On peut améliorer la conception pour réduire le risque. On atteint quand même les limites. In fine, un accident nucléaire ne peut venir que de la perte de l’eau de refroidissement. Il faut donc s’assurer que le débit nécessaire soit fourni. Il faut donc avoir des diesels qui fonctionneront quoi qu’il arrive, des sources d’eau fiables, et les équipes capables de gérer la situation. Ces équipes sont d’abord les employés de la centrale, puis au bout de 24h la force d’action rapide nucléaire, puis des employés d’autres sites.

On ne peut pas imaginer l’inimaginable, il faut se prémunir contre les risques en sachant comment protéger les points sensibles de la centrale.

 

5) Les dommages touchent directement le gros de la population ?

Non. Le plus gros problème, c’est que les gens sont évacués et ne peuvent plus revenir vivre chez eux. En effet, le Césium a une durée de vie de 30 ans. C’est cela qui pose le problème de l’acceptabilité du nucléaire.


6) Il est donc impossible de garantir l’acceptabilité du nucléaire.
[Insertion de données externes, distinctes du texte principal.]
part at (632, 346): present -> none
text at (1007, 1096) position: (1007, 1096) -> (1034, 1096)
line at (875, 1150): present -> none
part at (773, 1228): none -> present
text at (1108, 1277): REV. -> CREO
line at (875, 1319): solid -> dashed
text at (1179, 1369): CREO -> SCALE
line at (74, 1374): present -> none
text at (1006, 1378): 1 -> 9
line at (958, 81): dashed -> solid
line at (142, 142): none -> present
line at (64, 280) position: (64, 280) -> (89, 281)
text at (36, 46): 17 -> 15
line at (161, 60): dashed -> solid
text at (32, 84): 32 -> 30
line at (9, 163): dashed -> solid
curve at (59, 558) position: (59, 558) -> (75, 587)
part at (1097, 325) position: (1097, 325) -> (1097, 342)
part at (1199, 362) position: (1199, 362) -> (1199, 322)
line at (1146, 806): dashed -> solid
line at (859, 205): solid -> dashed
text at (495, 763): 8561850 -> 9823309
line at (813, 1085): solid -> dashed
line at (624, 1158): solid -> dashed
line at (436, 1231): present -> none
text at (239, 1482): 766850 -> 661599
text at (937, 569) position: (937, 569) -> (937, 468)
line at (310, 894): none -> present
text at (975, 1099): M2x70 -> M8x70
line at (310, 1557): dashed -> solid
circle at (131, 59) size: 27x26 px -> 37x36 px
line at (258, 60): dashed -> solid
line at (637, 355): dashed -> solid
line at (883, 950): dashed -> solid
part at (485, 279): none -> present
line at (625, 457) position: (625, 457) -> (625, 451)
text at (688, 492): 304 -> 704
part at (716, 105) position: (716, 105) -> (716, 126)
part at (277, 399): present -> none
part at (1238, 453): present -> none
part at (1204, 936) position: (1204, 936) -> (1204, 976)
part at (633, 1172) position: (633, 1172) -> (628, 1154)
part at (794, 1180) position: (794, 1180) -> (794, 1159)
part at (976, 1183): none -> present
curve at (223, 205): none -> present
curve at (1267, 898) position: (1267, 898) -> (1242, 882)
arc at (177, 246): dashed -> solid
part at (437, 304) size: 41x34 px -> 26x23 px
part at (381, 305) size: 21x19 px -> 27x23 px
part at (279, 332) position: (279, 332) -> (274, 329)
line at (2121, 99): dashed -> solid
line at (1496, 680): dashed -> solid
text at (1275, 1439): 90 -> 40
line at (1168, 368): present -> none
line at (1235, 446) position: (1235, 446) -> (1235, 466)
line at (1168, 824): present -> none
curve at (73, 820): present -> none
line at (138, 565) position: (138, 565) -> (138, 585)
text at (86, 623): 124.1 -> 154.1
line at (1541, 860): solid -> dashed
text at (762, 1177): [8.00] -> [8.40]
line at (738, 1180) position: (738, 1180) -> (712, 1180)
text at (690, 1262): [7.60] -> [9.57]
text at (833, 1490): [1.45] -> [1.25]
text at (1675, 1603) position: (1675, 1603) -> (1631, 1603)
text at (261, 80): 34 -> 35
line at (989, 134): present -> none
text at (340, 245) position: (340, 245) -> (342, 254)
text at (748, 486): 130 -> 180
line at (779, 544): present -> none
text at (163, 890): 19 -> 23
Les filtres à sables constituent une solution au danger pour la population. En effet, en cas de début de fusion du cœur, s’il y a montée en pression de l’enceinte, on ouvre l’enceinte via le filtre. L’iode sort, mais il a une faible durée de vie. Le Césium, lui, est piégé dans les filtres.


7) Il n’y a pas que ça qui dérange les gens. Le problème c’est aussi la transparence. Les gens ont peur parce qu’on leur a menti. Vous dites qu’il n’y aura pas de morts mais je ne sais pas si les gens vous croient.

La difficulté de la transparence est qu’il faut trouver le juste milieu entre ne rien dire et noyer le poisson.

La transparence, c’est dire aux gens ce qu’ils n’aimeraient pas apprendre par quelqu’un d’autre que vous. Cela signifie que parfois, il faut déclarer des informations  qui ne sont pas importantes en termes de risque, mais qui pourraient inquiéter le public s’il n’était pas au courant. Il est difficile de comprendre la sensibilité des gens dans un monde de techniciens, et la transparence, c’est cela. La communication autour du risque est donc primordiale.


8) Il n’y a pas que le risque d’accident qui préoccupe la population: Il y a eu récemment par exemple le problème des leucémies.

L’étude qui a été publiée sur la question donnait plusieurs éléments de réponse, et seul un de ces éléments a été relayé par les médias.

- Il y a eu un taux de leucémie supérieur à la moyenne sur une période de 5 ans (2002-2007).

- Sur une période plus longue d’expérimentation, c’est-à-dire 17 ans, les taux sont normaux.

- Les 14 cas de leucémie ne sont pas sous les vents dominants.

 

Sur ces trois informations, les médias ne donnent que la première.